Looking for complete animal genome is like looking for a needle in a haystack. With so many animals, each with lots of genes, how do scientists decide which critter goes first?
For Ranger Rani, that's an easy answer. She says pick up an endangered species! We need all the information we can get to save the species. Unfortunately, there are thousands of species in the endangered list. Which one to choose from?
Scientists recently chose the panda. Like nature lovers everywhere, including you, Ranger Rani was delighted too.
But first, Ranger Rani has a question. What does the sequence of the entire genome tell us? The genome includes all the genetic information that is hidden on the entire DNA sequence. That's lot of genes on chromosomes. The genes code for proteins. And proteins do the work at the chemical level. That is like sifting through millions and zillions of types of proteins created by our body. That's a lot of work. Yet, recent advances in scientific methods make it easy to achieve this task. If we are lucky, we can do this in less than 6 months.
One of the first things scientists look for is the size of the genome. Led by Chinese scientists, experts from all over the world joined in this effort. The panda genome has only 3 million base pairs.
But the size doesn't mean much. The 3 million base pairs have code for about 21,000 genes that code for proteins. That is about the size of the genes that code for proteins in humans too.
In recent years, panda population has rapidly declined. In the last ten years, the population has decreased by 92%. Scientists hypothesized that this rapid decline was due to inbreeding. Inbreeding happens when no new genes enter into the population and causes the population to have illness or have susceptibility to a disease.
The panda genome showed no signs of inbreeding. Pandas have double copies of DNA in each of their cells. Each of these copies isn't exactly identical. This condition is called heterozygosity.

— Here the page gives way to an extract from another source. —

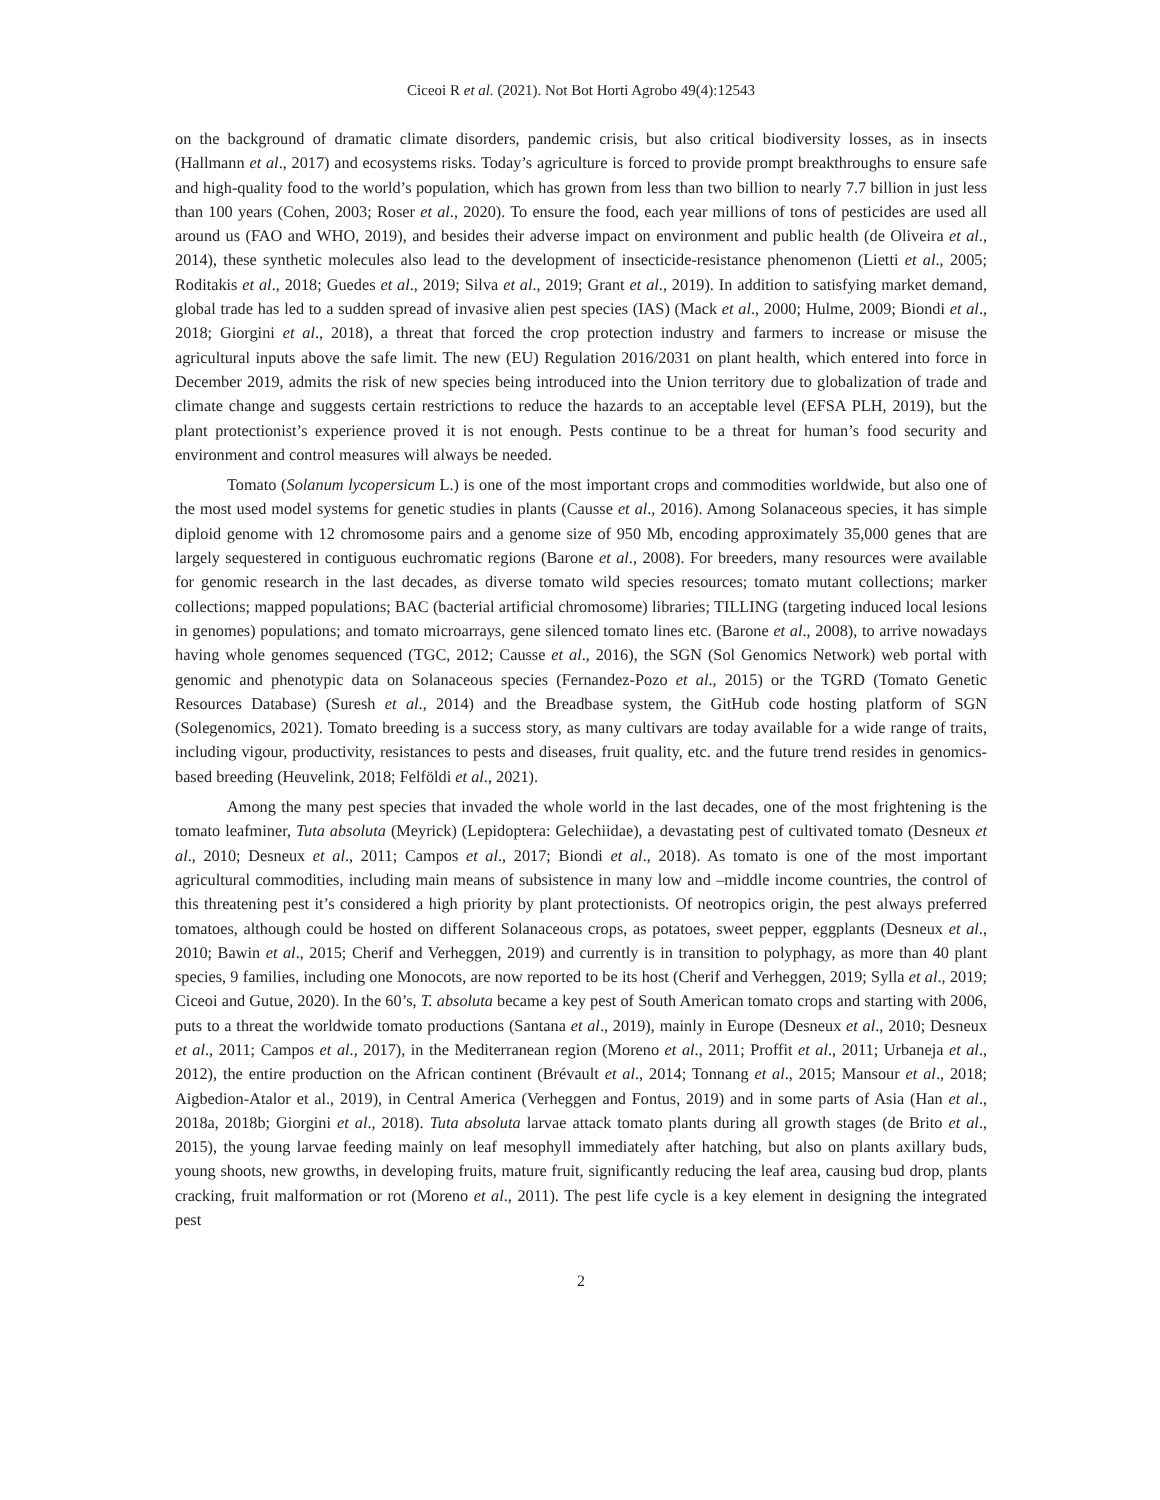Ciceoi R et al. (2021). Not Bot Horti Agrobo 49(4):12543
on the background of dramatic climate disorders, pandemic crisis, but also critical biodiversity losses, as in insects (Hallmann et al., 2017) and ecosystems risks. Today’s agriculture is forced to provide prompt breakthroughs to ensure safe and high-quality food to the world’s population, which has grown from less than two billion to nearly 7.7 billion in just less than 100 years (Cohen, 2003; Roser et al., 2020). To ensure the food, each year millions of tons of pesticides are used all around us (FAO and WHO, 2019), and besides their adverse impact on environment and public health (de Oliveira et al., 2014), these synthetic molecules also lead to the development of insecticide-resistance phenomenon (Lietti et al., 2005; Roditakis et al., 2018; Guedes et al., 2019; Silva et al., 2019; Grant et al., 2019). In addition to satisfying market demand, global trade has led to a sudden spread of invasive alien pest species (IAS) (Mack et al., 2000; Hulme, 2009; Biondi et al., 2018; Giorgini et al., 2018), a threat that forced the crop protection industry and farmers to increase or misuse the agricultural inputs above the safe limit. The new (EU) Regulation 2016/2031 on plant health, which entered into force in December 2019, admits the risk of new species being introduced into the Union territory due to globalization of trade and climate change and suggests certain restrictions to reduce the hazards to an acceptable level (EFSA PLH, 2019), but the plant protectionist’s experience proved it is not enough. Pests continue to be a threat for human’s food security and environment and control measures will always be needed.
Tomato (Solanum lycopersicum L.) is one of the most important crops and commodities worldwide, but also one of the most used model systems for genetic studies in plants (Causse et al., 2016). Among Solanaceous species, it has simple diploid genome with 12 chromosome pairs and a genome size of 950 Mb, encoding approximately 35,000 genes that are largely sequestered in contiguous euchromatic regions (Barone et al., 2008). For breeders, many resources were available for genomic research in the last decades, as diverse tomato wild species resources; tomato mutant collections; marker collections; mapped populations; BAC (bacterial artificial chromosome) libraries; TILLING (targeting induced local lesions in genomes) populations; and tomato microarrays, gene silenced tomato lines etc. (Barone et al., 2008), to arrive nowadays having whole genomes sequenced (TGC, 2012; Causse et al., 2016), the SGN (Sol Genomics Network) web portal with genomic and phenotypic data on Solanaceous species (Fernandez-Pozo et al., 2015) or the TGRD (Tomato Genetic Resources Database) (Suresh et al., 2014) and the Breadbase system, the GitHub code hosting platform of SGN (Solegenomics, 2021). Tomato breeding is a success story, as many cultivars are today available for a wide range of traits, including vigour, productivity, resistances to pests and diseases, fruit quality, etc. and the future trend resides in genomics-based breeding (Heuvelink, 2018; Felföldi et al., 2021).
Among the many pest species that invaded the whole world in the last decades, one of the most frightening is the tomato leafminer, Tuta absoluta (Meyrick) (Lepidoptera: Gelechiidae), a devastating pest of cultivated tomato (Desneux et al., 2010; Desneux et al., 2011; Campos et al., 2017; Biondi et al., 2018). As tomato is one of the most important agricultural commodities, including main means of subsistence in many low and –middle income countries, the control of this threatening pest it’s considered a high priority by plant protectionists. Of neotropics origin, the pest always preferred tomatoes, although could be hosted on different Solanaceous crops, as potatoes, sweet pepper, eggplants (Desneux et al., 2010; Bawin et al., 2015; Cherif and Verheggen, 2019) and currently is in transition to polyphagy, as more than 40 plant species, 9 families, including one Monocots, are now reported to be its host (Cherif and Verheggen, 2019; Sylla et al., 2019; Ciceoi and Gutue, 2020). In the 60’s, T. absoluta became a key pest of South American tomato crops and starting with 2006, puts to a threat the worldwide tomato productions (Santana et al., 2019), mainly in Europe (Desneux et al., 2010; Desneux et al., 2011; Campos et al., 2017), in the Mediterranean region (Moreno et al., 2011; Proffit et al., 2011; Urbaneja et al., 2012), the entire production on the African continent (Brévault et al., 2014; Tonnang et al., 2015; Mansour et al., 2018; Aigbedion-Atalor et al., 2019), in Central America (Verheggen and Fontus, 2019) and in some parts of Asia (Han et al., 2018a, 2018b; Giorgini et al., 2018). Tuta absoluta larvae attack tomato plants during all growth stages (de Brito et al., 2015), the young larvae feeding mainly on leaf mesophyll immediately after hatching, but also on plants axillary buds, young shoots, new growths, in developing fruits, mature fruit, significantly reducing the leaf area, causing bud drop, plants cracking, fruit malformation or rot (Moreno et al., 2011). The pest life cycle is a key element in designing the integrated pest
2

Yet, the panda's genetic makeup changes little from generation to generation. Other mammals, especially humans, have rapid change of genes between generations. Scientists use this information to understand the rate of evolution in animals. When there is little change in genetic material from one generation to next, the rate of evolution is slow. Such animals are considered to be 'living fossil.'
The biggest surprise happened when the panda genome was analyzed for the diet. The panda, it turns out, isn't all that well equipped to eat its favorite food: bamboo. The taste gene called T1R1 senses the taste of meats, cheese, broth and other high-protein foods. It makes these foods tasty. This gene is mutated in pandas. This means the pandas couldn't taste meat. Did this mutation push them towards the bamboo diet? Scientists are studying that more closely.
Yet, the panda has a unique problem. It has all the required genes to digest meat, but it doesn't eat meat. Due to the mutations in the gene, it can't even sense the meat by smell. But, the panda has no genes to digest the bamboo it eats by tons!
So, how does the panda digest the bamboo? It turns out that pandas rely entirely on the microbes found in the guts. These microbes help panda to extract nutrients from bamboo.
Scientists are now realizing that all creatures, great and small, have to rely on the microbial genes. It is this interaction that makes each one of us unique. Like pandas, we too are unique. In the end that's what counts!